SAN FRANCISCO (KRON) — The city is removing the boulders used to deter homeless camps from a San Francisco sidewalk Monday.
Two dozen large rocks appeared along the sidewalk of Clinton Park earlier this month.
Neighbors frustrated with homeless encampments and drug dealing chipped in to buy the boulders, according to Hoodline.
“From everything I’ve learned about these neighbors, you know, I stand with them,” Director of Public Works Mohammed Nuru said.
However, this controversial move had been met with backlash.
Over the weekend, the boulders had been pushed from the sidewalk to the street.
Apparently, this has happened a few times recently forcing the city to use their resources to put the rocks back on the sidewalk.
While some residents say it has reduced the number of homeless people and tents in the area, others say this is not a solution.
“The answer is to fight for housing,” Robin Baskin said. “And to provide as many public services as possible for the homeless people, not just hide it.

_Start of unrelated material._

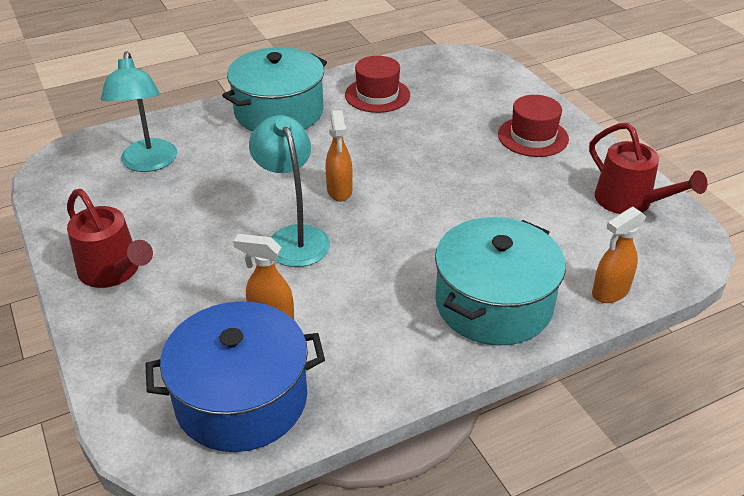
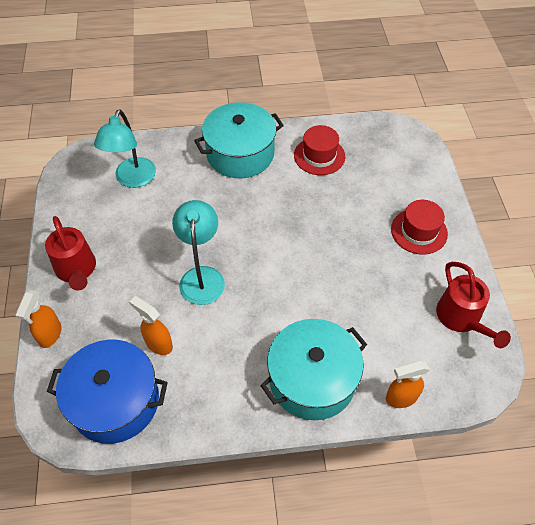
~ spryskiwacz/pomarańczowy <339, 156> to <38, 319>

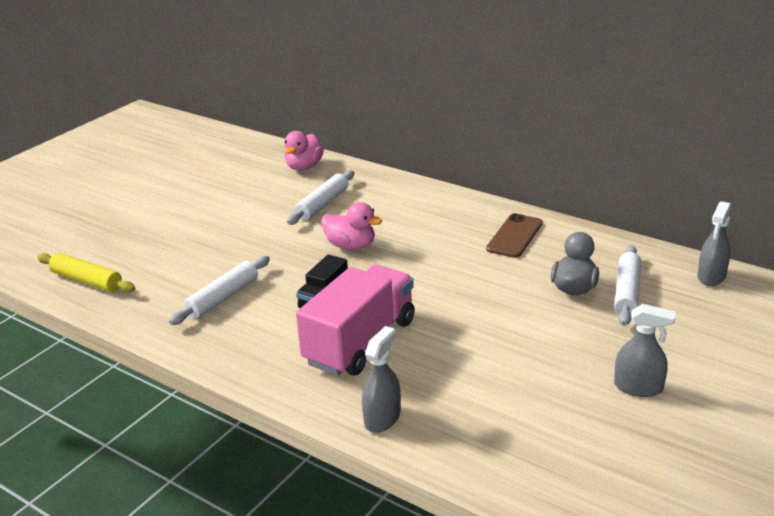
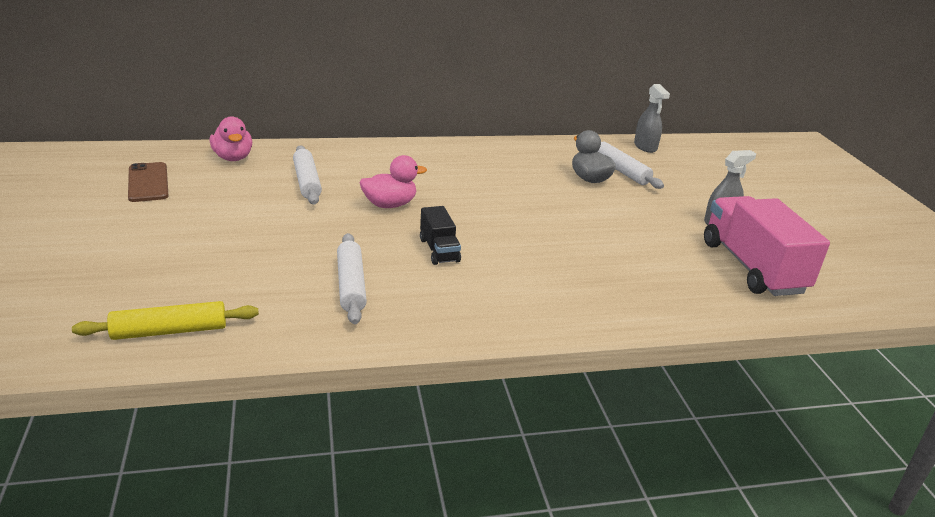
~ telefon/brązowy <514, 235> to <148, 182>
~ ciężarówka/różowy <355, 320> to <767, 246>
- spryskiwacz/szary <381, 379>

Hiding problems doesn’t solve problems, it just displaces them to another block.”
Now it appears the city is removing the boulders altogether.

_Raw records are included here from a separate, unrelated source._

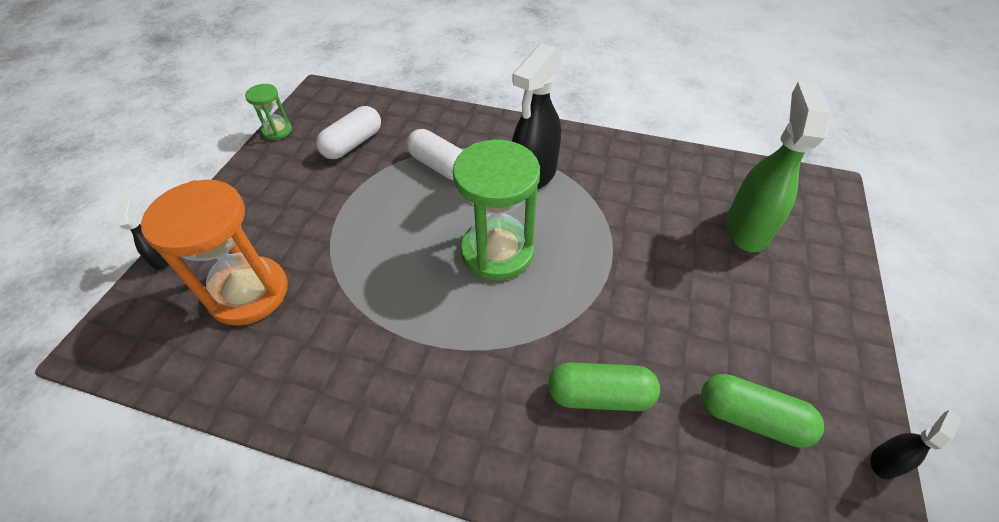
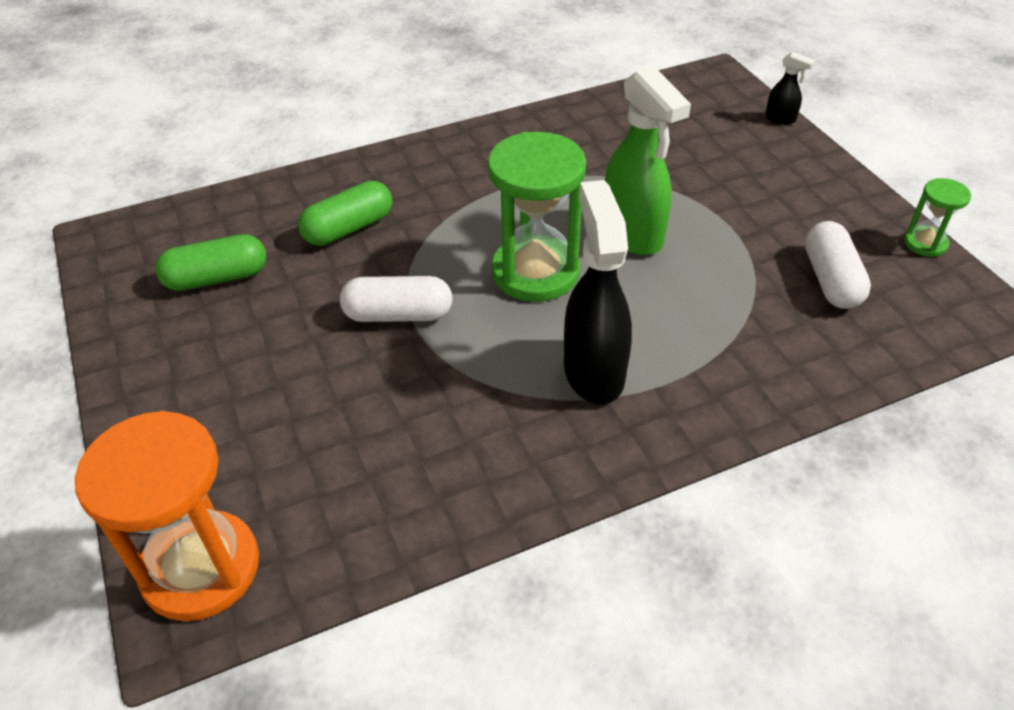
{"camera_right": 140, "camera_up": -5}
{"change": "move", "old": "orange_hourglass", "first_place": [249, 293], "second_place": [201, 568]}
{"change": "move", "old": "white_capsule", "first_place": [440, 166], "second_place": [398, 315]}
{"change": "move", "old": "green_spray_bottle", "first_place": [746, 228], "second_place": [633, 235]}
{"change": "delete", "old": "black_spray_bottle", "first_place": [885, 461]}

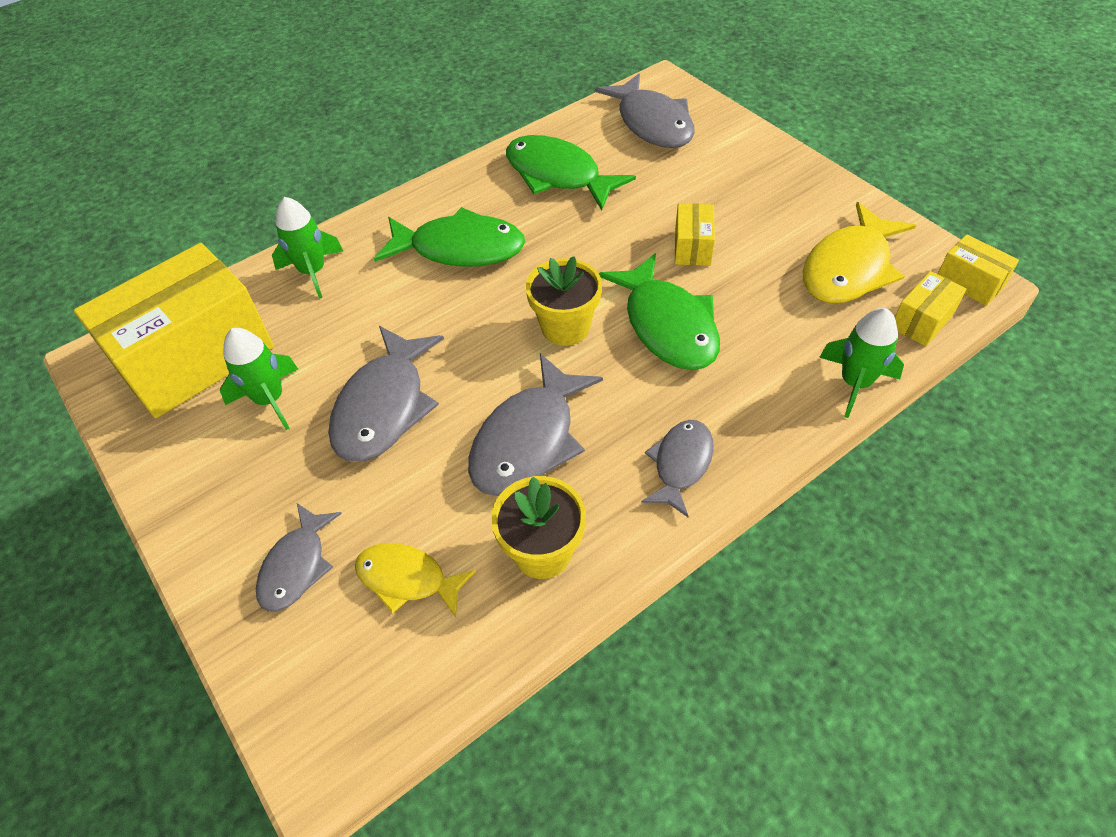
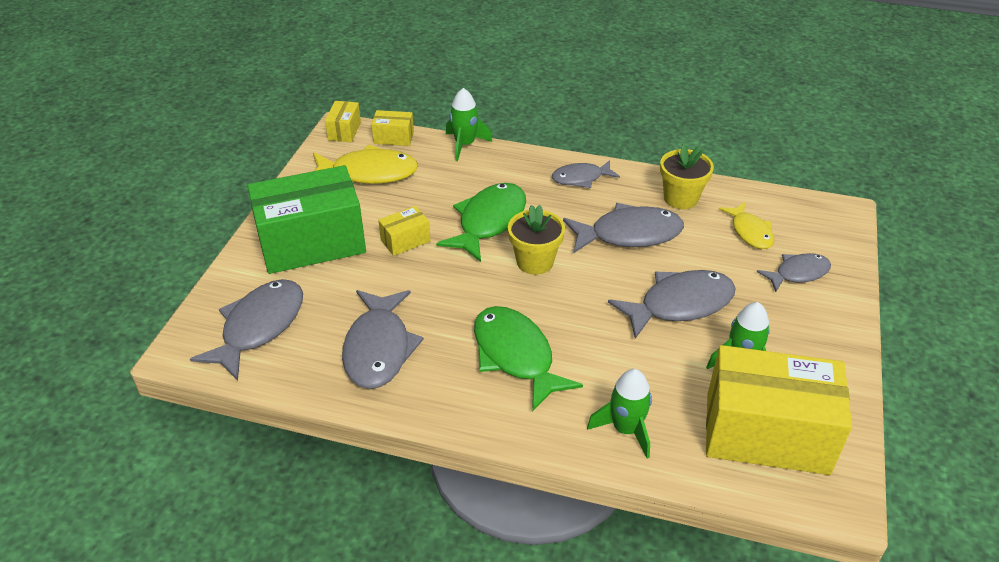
{"camera_right": -130, "camera_up": -10}
{"change": "recolor", "old": "green_fish", "new": "grey_fish", "first_place": [558, 175], "second_place": [378, 348]}
{"change": "insert", "new": "green_box", "second_place": [312, 243]}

San Francisco Public Works was seen Monday morning taking the boulders and putting them into a truck.
San Francisco’s Coalition on homelessness says affordable housing and more shelter beds are the answer not bigger boulders.
“We have a shelter waitlist with over 1,000 people on it just waiting for shelter, and as long as the waitlist is that high and as long as housing is this un-affordable, no amount of boulders or landscaping is going to make people go away,” Armando Garcia said.
For now, the boulders are gone, we will just have to wait and see what the city and residents come up with next.